Pages

Thursday, April 5, 2012

In the Blogosphere, Econ Looks Macro


I’m mainly a microeconomist.  There are lots of folks like me.  I don’t know the percentages, but surely microeconomists make up a large proportion of the global econ profession.  Lots of important ideas and empirical discoveries are flowing through the micro pipeline all the time.

Yet if you didn’t know anything else about economics other than what you read in the blogosphere, you’d think that most economists were on the macro side, that the main schools of thought in macro determine how we are sorted intellectually, that the real-world importance of economics is mainly about economic growth, employment, inflation, etc., and that macro is where the new ideas are.

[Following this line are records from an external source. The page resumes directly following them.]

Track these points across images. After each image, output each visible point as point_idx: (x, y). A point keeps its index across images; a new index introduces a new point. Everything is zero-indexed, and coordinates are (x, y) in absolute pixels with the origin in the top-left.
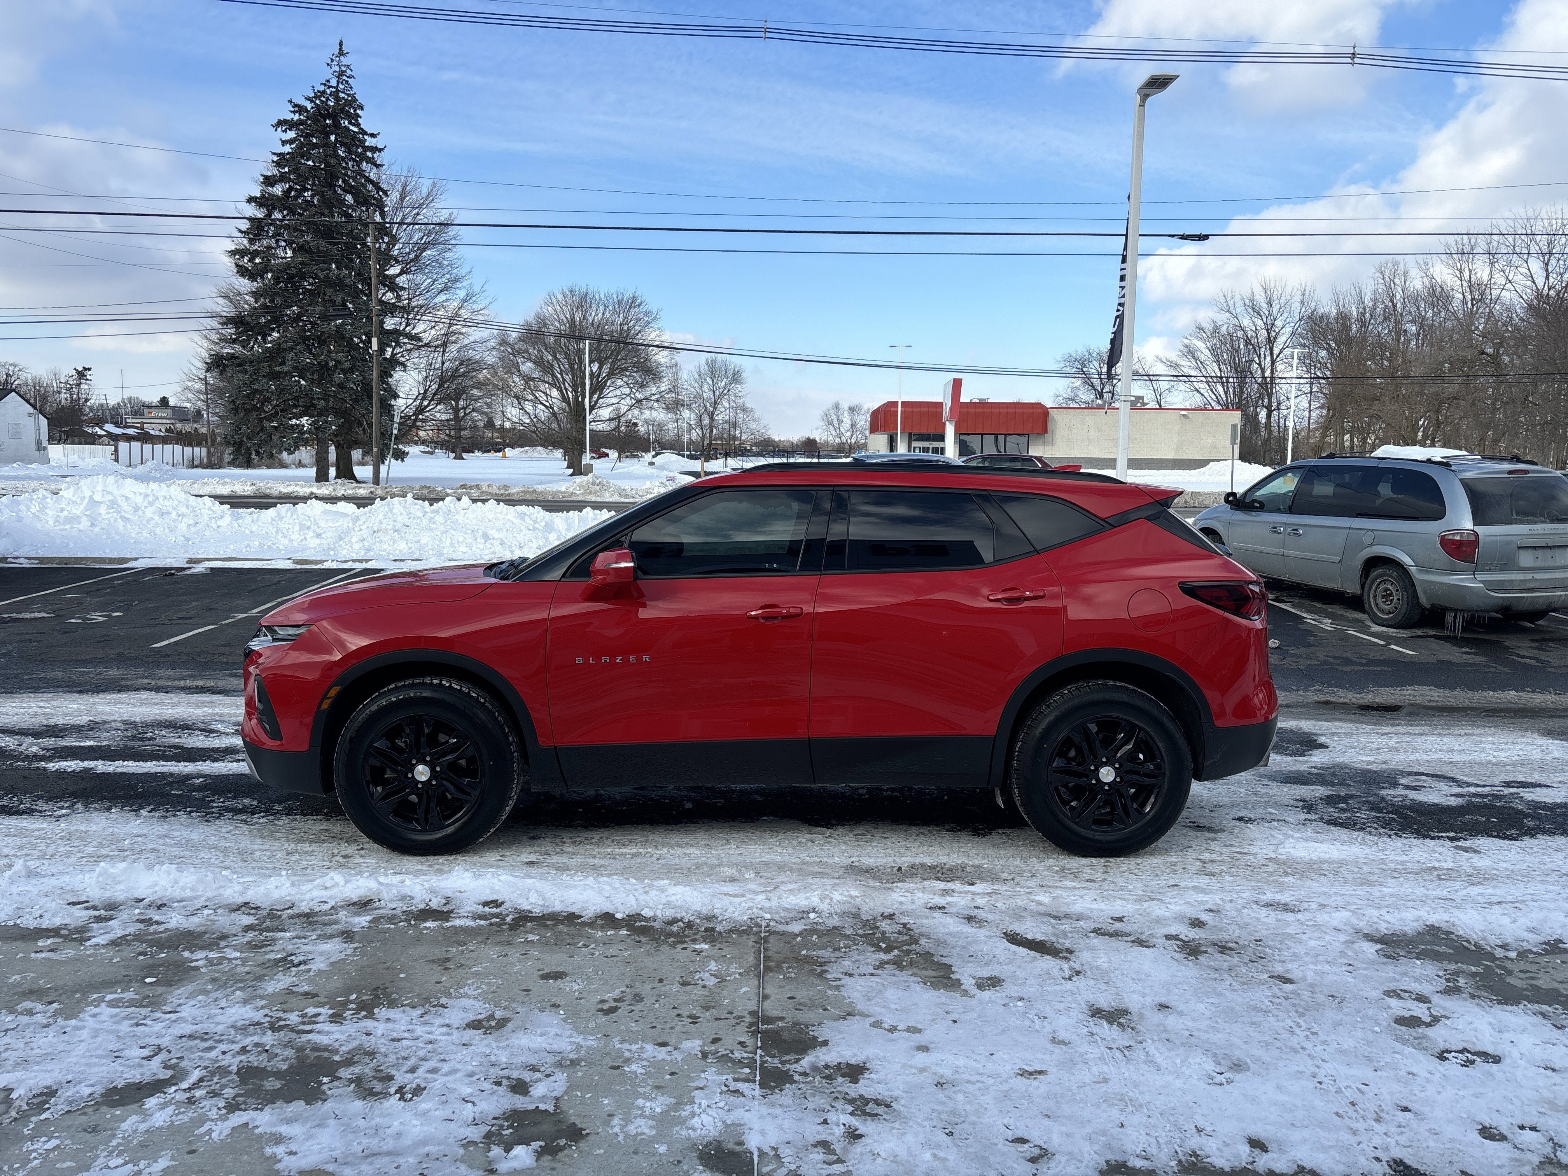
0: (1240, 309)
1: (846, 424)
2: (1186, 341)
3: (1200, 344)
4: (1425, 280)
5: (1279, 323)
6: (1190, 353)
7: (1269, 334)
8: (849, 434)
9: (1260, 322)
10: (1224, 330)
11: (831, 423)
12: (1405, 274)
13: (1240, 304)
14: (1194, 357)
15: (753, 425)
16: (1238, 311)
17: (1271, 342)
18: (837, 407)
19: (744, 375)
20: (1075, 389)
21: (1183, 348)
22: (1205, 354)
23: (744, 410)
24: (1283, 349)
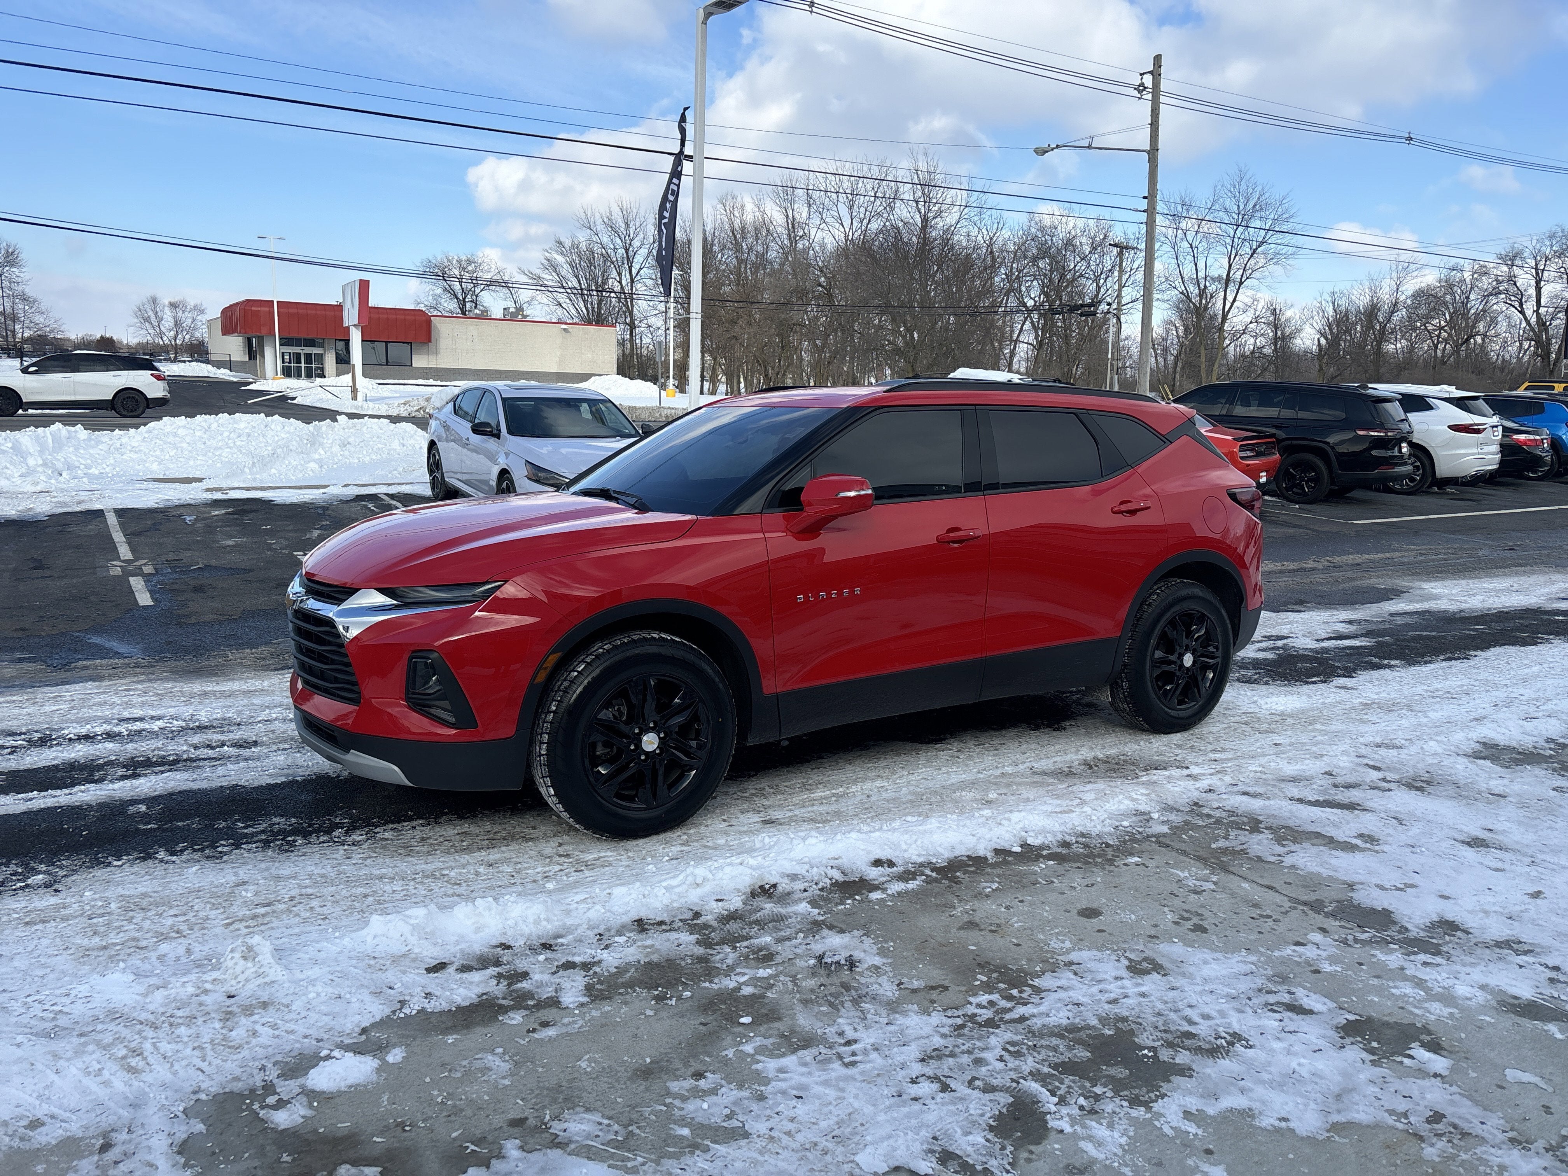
0: (600, 227)
1: (168, 321)
2: (547, 254)
3: (560, 259)
4: (757, 214)
5: (636, 243)
6: (553, 267)
7: (627, 253)
8: (172, 334)
9: (618, 241)
10: (583, 246)
11: (147, 320)
12: (743, 207)
13: (599, 221)
14: (555, 271)
15: (39, 319)
16: (599, 228)
17: (630, 260)
18: (154, 301)
19: (21, 256)
20: (436, 297)
21: (544, 262)
22: (566, 270)
23: (25, 299)
24: (640, 269)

How come?  Is it because the financial crisis and its global consequences, like the bitter politics of fiscal budgets, are currently at center stage?  Or because the news cycle in macro is so much faster, with new data points popping up every day?  Or is it because the ideological implications of macroeconomic disputes are more apparent than most micro dustups?  Or because key players, like Mark Thoma (who should wear a headband saying “I am a public good”) and Paul Krugman, are mainly macro?

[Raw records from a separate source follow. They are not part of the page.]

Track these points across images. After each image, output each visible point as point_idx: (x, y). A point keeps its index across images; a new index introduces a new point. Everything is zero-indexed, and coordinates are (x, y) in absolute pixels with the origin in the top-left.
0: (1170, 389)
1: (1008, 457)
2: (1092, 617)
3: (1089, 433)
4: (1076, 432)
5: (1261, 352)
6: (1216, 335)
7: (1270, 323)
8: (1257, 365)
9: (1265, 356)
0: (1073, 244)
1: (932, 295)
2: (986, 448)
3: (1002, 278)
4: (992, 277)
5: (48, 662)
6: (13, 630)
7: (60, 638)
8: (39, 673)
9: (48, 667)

Actually, there are huge things happening on the micro side of the aisle.  Climate change remains one of the world’s fundamental challenges, the battle against mass poverty has taken a micro-ish turn, and a slow-mo intellectual drama of vast significance is taking place in welfare economics—it’s crumbling under the weight of behavioral econ and related threats.  Applied micro is largely on autopilot, so theoretical developments are mostly out of view, but the whole idea of the blogosphere is that everything is potentially in view.

How do we get to where millions of online readers feel the day is not complete without a dose of microeconomic controversy, or that their vocabulary is missing something if it doesn’t include network externalities and subgame perfection?